はるの昔ばなし
八田堰の苦役
春野の今日の繁栄はここに水路を作った野中兼山のおかげです。八田堰、行当〔ゆきとう〕の切抜、延長十六㎞の幹線井筋〔いすじ〕とそれに連なっている支流の水路、そして諸木〔もろぎ〕唐音の切抜‐。そのどれをとってみても人力だけによる工事ですから、その難儀の程は言いようのないものだったことでしょう。

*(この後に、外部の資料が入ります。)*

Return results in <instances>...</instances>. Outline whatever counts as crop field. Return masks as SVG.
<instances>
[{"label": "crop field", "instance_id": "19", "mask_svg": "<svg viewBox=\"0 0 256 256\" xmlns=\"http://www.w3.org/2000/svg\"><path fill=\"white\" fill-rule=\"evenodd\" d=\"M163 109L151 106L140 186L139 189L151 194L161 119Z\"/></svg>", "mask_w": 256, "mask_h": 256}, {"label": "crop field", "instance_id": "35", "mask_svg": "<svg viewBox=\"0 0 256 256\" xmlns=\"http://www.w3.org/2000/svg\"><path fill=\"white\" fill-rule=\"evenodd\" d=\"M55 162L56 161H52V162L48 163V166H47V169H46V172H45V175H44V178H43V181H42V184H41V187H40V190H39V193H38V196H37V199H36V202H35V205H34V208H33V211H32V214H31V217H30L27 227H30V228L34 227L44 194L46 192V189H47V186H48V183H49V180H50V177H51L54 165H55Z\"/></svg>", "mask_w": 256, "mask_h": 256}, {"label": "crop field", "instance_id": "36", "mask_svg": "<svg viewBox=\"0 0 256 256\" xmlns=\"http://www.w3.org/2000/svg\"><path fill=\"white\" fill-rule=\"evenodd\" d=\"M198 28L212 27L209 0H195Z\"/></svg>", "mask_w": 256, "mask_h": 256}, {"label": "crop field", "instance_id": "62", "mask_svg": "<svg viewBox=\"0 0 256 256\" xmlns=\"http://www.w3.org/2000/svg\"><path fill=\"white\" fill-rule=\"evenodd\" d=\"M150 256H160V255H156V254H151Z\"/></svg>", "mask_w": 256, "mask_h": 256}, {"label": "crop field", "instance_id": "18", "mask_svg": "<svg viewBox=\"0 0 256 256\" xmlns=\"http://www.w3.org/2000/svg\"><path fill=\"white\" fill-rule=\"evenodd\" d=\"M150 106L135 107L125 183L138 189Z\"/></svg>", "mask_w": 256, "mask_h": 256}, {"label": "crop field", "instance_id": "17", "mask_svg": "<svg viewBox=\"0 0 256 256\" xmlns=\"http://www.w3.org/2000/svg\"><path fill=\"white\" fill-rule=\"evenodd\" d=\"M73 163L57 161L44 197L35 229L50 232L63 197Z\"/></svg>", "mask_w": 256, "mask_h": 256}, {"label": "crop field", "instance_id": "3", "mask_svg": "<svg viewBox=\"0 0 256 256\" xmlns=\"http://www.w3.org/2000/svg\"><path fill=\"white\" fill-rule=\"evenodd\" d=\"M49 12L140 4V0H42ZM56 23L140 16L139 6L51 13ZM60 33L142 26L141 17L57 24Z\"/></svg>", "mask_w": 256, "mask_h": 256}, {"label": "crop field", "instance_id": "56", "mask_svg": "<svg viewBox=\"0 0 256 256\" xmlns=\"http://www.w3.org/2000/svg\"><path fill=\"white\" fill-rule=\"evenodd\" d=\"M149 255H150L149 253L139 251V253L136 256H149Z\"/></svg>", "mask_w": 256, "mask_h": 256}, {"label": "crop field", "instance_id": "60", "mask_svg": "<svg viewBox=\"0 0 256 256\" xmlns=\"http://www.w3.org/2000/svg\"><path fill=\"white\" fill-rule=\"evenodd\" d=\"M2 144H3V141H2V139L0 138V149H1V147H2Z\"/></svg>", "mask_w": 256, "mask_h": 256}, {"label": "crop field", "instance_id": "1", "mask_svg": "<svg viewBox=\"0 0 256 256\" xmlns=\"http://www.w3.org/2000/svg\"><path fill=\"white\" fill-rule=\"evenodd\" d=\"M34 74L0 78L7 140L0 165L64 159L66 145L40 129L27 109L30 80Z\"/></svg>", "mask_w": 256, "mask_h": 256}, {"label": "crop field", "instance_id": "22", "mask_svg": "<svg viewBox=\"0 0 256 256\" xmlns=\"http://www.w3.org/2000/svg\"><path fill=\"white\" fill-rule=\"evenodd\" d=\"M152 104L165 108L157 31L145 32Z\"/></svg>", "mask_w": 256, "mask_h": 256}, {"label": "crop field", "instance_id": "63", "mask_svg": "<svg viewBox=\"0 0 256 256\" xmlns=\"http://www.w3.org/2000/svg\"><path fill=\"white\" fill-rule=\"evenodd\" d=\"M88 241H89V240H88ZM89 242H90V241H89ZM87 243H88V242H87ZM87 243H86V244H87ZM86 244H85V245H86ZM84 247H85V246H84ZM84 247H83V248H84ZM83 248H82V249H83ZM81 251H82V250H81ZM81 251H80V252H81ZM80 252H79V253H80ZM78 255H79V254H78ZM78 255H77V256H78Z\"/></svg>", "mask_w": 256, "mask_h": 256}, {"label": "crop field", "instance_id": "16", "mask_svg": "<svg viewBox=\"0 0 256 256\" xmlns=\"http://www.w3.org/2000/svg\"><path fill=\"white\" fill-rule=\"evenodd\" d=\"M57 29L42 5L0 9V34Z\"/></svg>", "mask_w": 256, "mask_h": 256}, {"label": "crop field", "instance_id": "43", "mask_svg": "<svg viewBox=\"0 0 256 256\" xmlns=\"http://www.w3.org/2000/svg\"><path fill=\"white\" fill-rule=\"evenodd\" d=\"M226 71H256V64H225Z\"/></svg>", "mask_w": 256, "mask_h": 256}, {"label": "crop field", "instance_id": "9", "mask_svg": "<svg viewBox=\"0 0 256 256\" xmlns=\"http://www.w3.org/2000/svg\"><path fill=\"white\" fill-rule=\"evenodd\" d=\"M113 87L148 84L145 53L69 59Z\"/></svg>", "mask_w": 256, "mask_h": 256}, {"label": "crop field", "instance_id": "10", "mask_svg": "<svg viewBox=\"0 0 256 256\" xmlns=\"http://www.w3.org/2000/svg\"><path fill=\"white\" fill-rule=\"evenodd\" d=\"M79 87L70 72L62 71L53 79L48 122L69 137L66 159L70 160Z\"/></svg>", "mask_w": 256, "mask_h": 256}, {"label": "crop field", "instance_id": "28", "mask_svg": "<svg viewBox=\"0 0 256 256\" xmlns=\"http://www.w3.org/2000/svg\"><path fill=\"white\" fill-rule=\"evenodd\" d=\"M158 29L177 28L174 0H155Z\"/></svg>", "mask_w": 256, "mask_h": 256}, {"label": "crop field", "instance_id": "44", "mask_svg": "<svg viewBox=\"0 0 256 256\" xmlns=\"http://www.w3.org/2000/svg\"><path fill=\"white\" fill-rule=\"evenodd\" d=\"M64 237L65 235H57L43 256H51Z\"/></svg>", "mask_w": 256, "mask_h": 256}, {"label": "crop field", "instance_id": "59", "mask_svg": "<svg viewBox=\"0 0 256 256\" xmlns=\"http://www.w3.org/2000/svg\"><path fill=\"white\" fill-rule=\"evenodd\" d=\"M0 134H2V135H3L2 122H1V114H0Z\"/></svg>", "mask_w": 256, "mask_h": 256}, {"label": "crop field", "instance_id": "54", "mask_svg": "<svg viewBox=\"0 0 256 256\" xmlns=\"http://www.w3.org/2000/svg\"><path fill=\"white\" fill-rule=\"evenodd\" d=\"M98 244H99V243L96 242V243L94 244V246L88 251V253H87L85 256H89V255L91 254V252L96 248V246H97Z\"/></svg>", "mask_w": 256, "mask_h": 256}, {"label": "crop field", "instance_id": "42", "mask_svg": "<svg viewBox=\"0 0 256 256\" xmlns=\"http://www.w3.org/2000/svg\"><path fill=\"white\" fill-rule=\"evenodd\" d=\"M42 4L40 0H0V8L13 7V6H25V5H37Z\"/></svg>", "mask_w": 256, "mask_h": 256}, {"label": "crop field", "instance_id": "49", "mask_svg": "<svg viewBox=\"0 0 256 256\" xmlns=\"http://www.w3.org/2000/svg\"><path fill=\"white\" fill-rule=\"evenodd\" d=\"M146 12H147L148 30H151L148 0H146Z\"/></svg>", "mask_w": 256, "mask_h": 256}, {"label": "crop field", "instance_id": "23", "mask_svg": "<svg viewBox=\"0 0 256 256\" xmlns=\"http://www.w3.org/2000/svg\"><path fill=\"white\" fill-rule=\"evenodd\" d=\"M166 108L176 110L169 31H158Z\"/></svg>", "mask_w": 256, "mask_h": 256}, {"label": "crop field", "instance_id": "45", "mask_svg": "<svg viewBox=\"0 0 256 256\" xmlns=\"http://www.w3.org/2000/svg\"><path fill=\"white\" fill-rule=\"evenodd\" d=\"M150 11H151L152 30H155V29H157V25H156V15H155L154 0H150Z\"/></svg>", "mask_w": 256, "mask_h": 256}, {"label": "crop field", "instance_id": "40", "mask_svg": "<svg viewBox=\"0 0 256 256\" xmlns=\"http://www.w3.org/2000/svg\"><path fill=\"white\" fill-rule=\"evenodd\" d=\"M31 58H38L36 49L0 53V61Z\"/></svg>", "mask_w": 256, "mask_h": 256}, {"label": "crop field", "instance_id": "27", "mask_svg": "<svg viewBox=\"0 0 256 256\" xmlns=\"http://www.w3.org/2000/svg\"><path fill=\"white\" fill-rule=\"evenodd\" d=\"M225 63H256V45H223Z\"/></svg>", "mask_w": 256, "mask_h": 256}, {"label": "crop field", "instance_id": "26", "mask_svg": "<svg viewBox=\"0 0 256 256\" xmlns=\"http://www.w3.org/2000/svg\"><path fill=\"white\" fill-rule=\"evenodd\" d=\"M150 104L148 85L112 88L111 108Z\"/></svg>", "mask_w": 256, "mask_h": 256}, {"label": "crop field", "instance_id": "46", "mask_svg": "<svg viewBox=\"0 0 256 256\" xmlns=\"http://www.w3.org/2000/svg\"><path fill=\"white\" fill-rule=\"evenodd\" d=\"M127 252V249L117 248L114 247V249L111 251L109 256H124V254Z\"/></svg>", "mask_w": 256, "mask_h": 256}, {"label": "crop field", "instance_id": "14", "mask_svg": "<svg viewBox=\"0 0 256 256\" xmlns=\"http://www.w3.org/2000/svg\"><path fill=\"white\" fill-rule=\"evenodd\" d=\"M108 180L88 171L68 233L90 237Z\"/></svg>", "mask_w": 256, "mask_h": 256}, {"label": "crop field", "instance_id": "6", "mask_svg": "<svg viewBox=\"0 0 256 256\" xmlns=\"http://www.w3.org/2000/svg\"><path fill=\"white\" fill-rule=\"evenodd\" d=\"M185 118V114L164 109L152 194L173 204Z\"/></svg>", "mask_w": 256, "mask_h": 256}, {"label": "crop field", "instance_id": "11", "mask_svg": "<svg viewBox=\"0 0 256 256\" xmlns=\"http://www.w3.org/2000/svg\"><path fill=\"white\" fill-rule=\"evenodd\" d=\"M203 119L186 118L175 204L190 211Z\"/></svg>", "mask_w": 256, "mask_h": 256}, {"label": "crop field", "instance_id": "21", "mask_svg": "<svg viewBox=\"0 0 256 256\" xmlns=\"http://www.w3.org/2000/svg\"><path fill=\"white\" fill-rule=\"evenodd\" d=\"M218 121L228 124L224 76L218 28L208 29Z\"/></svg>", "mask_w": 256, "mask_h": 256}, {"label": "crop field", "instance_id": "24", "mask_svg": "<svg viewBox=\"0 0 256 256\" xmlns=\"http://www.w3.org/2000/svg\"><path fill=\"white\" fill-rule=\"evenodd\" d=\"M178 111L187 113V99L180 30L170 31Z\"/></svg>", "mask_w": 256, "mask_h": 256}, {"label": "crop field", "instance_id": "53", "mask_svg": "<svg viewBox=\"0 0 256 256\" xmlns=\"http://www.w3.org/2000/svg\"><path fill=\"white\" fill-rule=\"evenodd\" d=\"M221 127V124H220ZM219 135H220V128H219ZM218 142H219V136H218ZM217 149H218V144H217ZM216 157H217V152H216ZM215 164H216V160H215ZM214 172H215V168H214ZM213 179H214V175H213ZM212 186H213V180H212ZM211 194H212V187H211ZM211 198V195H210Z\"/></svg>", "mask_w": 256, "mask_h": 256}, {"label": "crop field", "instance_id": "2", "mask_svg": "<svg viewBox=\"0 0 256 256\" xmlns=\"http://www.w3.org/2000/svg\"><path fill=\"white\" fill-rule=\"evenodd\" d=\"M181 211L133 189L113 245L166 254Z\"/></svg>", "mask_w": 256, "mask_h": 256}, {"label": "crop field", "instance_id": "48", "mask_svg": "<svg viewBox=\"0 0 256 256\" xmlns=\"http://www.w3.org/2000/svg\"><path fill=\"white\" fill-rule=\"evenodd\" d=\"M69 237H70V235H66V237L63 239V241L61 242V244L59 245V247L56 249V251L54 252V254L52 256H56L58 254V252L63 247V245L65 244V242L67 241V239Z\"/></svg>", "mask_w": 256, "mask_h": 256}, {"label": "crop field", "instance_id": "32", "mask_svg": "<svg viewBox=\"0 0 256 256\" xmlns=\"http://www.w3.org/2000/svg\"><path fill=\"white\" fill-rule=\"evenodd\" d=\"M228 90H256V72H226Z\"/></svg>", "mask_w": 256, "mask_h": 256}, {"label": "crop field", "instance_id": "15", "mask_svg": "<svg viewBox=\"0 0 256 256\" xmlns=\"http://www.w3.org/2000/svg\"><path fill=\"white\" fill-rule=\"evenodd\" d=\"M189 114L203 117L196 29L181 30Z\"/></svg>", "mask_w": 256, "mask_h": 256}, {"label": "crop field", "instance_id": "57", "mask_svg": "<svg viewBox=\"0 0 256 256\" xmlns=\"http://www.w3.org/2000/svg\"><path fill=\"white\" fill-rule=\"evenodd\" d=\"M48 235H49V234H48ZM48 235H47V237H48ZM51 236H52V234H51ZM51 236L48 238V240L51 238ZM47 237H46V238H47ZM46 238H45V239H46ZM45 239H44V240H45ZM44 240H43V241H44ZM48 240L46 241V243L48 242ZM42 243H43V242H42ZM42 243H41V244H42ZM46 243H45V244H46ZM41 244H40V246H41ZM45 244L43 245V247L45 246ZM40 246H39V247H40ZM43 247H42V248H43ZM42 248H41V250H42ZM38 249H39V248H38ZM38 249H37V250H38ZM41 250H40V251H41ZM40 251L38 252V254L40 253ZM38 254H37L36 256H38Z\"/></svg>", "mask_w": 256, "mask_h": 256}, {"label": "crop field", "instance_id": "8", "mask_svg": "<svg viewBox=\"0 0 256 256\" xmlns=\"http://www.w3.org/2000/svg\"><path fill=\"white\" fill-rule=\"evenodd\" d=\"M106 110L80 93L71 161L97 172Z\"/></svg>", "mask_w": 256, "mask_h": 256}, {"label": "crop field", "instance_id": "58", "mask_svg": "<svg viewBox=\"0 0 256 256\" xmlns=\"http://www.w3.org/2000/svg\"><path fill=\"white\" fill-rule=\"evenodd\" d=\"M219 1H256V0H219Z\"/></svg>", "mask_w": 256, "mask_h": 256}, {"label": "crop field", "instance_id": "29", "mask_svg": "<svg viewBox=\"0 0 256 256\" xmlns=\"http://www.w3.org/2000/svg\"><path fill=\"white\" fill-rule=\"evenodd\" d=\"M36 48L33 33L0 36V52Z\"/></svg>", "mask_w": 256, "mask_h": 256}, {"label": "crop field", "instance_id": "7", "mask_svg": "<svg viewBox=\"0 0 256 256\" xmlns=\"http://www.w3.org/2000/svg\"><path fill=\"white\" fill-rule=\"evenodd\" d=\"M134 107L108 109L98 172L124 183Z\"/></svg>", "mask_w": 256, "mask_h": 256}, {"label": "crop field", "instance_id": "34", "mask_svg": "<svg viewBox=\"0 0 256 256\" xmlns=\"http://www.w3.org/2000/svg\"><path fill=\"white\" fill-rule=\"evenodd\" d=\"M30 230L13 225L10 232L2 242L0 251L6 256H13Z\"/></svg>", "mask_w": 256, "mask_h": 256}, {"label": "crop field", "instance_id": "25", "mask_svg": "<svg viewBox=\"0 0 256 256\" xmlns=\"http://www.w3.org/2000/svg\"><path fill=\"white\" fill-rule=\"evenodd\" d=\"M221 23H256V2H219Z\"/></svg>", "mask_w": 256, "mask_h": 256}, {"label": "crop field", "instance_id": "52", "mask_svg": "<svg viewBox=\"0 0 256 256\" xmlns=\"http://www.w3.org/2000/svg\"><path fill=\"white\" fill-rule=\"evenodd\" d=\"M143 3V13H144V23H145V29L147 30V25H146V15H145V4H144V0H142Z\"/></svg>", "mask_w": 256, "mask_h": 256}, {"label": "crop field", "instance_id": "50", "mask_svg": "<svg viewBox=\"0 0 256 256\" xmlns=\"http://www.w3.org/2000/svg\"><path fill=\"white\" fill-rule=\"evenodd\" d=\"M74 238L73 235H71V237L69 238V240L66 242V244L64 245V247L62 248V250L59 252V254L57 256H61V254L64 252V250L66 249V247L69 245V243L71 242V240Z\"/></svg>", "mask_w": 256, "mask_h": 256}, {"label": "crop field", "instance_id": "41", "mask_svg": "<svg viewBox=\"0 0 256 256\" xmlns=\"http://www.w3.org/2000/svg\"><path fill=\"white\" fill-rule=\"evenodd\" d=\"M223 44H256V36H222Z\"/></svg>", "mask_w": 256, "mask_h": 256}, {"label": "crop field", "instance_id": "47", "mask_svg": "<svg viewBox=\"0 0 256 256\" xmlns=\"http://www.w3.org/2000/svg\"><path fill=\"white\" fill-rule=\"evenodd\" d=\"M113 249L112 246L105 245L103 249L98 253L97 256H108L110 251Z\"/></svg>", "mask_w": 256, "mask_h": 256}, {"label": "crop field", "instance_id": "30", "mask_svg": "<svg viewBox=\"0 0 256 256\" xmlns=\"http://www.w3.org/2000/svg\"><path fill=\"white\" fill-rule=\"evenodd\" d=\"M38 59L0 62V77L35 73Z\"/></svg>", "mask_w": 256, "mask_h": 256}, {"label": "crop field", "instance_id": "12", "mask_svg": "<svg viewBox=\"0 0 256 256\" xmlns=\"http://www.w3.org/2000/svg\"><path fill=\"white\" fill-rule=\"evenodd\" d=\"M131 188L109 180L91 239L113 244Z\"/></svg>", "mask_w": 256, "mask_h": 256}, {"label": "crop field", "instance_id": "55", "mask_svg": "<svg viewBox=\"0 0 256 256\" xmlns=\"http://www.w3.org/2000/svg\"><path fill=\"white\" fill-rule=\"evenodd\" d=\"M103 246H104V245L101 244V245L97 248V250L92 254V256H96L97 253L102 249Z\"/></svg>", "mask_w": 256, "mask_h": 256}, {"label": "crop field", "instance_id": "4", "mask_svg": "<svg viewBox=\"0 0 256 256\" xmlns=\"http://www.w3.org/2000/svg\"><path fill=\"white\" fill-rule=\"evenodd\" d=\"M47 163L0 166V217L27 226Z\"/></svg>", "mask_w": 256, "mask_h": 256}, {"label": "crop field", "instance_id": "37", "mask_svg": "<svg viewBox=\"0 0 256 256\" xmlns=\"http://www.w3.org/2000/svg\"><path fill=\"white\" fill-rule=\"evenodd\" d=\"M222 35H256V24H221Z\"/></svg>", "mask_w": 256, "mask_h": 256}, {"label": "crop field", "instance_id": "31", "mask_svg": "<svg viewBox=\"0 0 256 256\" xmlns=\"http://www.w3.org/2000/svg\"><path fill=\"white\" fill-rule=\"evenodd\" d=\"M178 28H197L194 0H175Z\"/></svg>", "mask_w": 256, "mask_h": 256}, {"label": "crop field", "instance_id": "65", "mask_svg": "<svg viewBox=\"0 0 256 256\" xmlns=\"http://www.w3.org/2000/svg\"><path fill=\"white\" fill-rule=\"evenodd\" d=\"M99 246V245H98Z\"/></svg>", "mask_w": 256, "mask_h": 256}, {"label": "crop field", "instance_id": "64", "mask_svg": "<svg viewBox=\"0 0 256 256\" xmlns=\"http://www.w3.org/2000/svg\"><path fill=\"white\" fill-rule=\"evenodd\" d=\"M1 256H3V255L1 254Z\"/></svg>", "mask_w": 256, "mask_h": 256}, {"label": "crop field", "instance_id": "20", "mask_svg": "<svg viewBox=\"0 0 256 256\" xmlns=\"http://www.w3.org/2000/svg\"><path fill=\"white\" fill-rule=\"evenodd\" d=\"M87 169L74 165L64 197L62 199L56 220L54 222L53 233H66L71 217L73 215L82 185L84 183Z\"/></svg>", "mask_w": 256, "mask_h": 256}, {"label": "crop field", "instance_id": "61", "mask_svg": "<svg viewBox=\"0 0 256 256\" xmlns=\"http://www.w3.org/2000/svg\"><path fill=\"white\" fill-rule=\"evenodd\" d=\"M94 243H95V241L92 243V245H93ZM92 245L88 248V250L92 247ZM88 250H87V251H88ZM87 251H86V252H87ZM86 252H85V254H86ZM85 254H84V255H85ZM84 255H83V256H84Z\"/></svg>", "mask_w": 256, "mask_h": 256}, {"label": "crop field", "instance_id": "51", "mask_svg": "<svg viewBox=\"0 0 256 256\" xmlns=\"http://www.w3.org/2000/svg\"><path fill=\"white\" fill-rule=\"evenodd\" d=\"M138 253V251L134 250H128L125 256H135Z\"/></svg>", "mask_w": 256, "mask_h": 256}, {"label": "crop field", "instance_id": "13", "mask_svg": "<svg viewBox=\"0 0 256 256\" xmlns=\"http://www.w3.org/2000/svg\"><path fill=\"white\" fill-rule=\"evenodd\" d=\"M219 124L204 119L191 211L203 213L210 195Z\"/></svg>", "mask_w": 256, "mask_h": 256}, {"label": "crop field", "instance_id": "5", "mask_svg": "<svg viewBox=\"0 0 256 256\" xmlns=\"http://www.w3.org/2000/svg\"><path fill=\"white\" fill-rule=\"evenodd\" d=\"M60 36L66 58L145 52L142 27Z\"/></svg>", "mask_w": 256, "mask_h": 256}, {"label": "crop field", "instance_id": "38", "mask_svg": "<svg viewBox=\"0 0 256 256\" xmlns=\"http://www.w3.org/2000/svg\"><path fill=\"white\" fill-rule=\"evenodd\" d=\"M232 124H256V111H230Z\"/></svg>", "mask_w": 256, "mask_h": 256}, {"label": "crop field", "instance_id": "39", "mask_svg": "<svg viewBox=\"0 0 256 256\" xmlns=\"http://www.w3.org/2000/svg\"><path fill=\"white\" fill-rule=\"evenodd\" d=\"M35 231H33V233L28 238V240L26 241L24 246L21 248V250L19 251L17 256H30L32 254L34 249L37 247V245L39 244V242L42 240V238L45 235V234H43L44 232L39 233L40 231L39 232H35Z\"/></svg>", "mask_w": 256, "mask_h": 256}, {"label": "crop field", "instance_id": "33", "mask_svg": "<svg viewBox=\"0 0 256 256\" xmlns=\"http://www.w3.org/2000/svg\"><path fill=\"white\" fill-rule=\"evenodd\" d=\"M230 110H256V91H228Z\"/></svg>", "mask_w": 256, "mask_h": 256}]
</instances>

とりわけ、八田堰の修復と行当の掘削〔くっさく〕については、苦役に堪えかねた嘆きの歌や上手に息抜きをしようとした珍談などが生まれています。ここに掲げるのは、造っては崩れ、造っては崩れした八田堰にまつわる話です。
二升飯食って 血便たれて
夜から夜までの 苦役の果てに
諸木井筋にゃ 水がない
明治から大正時代にかけて、八田堰修理の苦しさを、春野の農民がうたった歌です。
吾南水利組合(現在の吾南土地改良区)の管理する吾南井筋の水利の源が、仁淀川の洪水のたびに崩れ、その修理作業は当時の吾南十ヵ村(八田村を含む)の農民が、割当で出て行っていました。
寒風の河原、氷の水中で大きい石を運んだり積んだり、朝七時から夕方五時まで、人力だけの重労働、しかも往復は徒歩で、遠い諸木の人は朝五時に家を出て帰りは八時になったそうです。
弁当は二升入りを持ち、十一時に一升のめしを食べ、やつ(二時)に一升たいらげたといいます。女の陣痛〔じんつう〕にたとえられた程の苦労話にまじって、諸木の灘〔なだ〕の幾馬さん、弘岡下の堀池〔ほりけ〕の勉平さんの二人のように、さし(二人がき)で百貫の石をかついだという、後〔のち〕のちの語り草になった話も伝わっています。
野中兼山…のなかけんざん。近世初期の土佐藩奉行職です。名は良継〔よしつぐ〕、兼山は号。春野だけでなく各地に堰と用水路を建設し、大規模な新田開発を目指しました。
八田堰…はたぜき。兼山の政策によって、春野の西を流れる大河川である仁淀川に築かれた堰。この堰から春野の用水路へと用水が引かれています。かつては「弘岡堰」ともよばれていました。なお、「八田」は堰が建設された地名(現いの町八田)です。
行当の切抜…ゆきとうのきりぬき。行当はいの町八田に接する春野町弘岡上〔ひろおかかみ〕の地名です。この間には山があり、用水路を通すために山を切り抜いたもの。高知市指定文化財。なお、この行当の切抜は、春野の用水路工事において最難関であったともいわれています。
井筋…ゆすじ。用水路のことです。
唐音の切抜…唐音〔かろと/からと〕は諸木の一地域名。用水路と同時期に、兼山によって開削された排水路兼水運路である新川川〔しんかわがわ〕を高知城の南にある浦戸〔うらど〕湾へと通すために山を切り抜いたものです。行当の切抜とならぶ難工事であったといわれるが、これによって仁淀川と高知城下は用水路と新川川を通じて1本のルートで結ばれることとなりました。
諸木井筋…もろぎゆすじ。用水路のおもな支流のひとつで、最東端である諸木まで流れています。ちなみに、この諸木井筋に沿って植えられたアジサイが、春野の観光スポット「あじさい街道」のルーツです。
吾南…ごなん。吾川郡南部の略称です。春野を含む一帯と解釈できます。
仁淀川…によどがわ。春野の西を流れる大河川です。この河川に八田堰は建設され、ここからの水が用水路を通って春野へと運ばれてきます。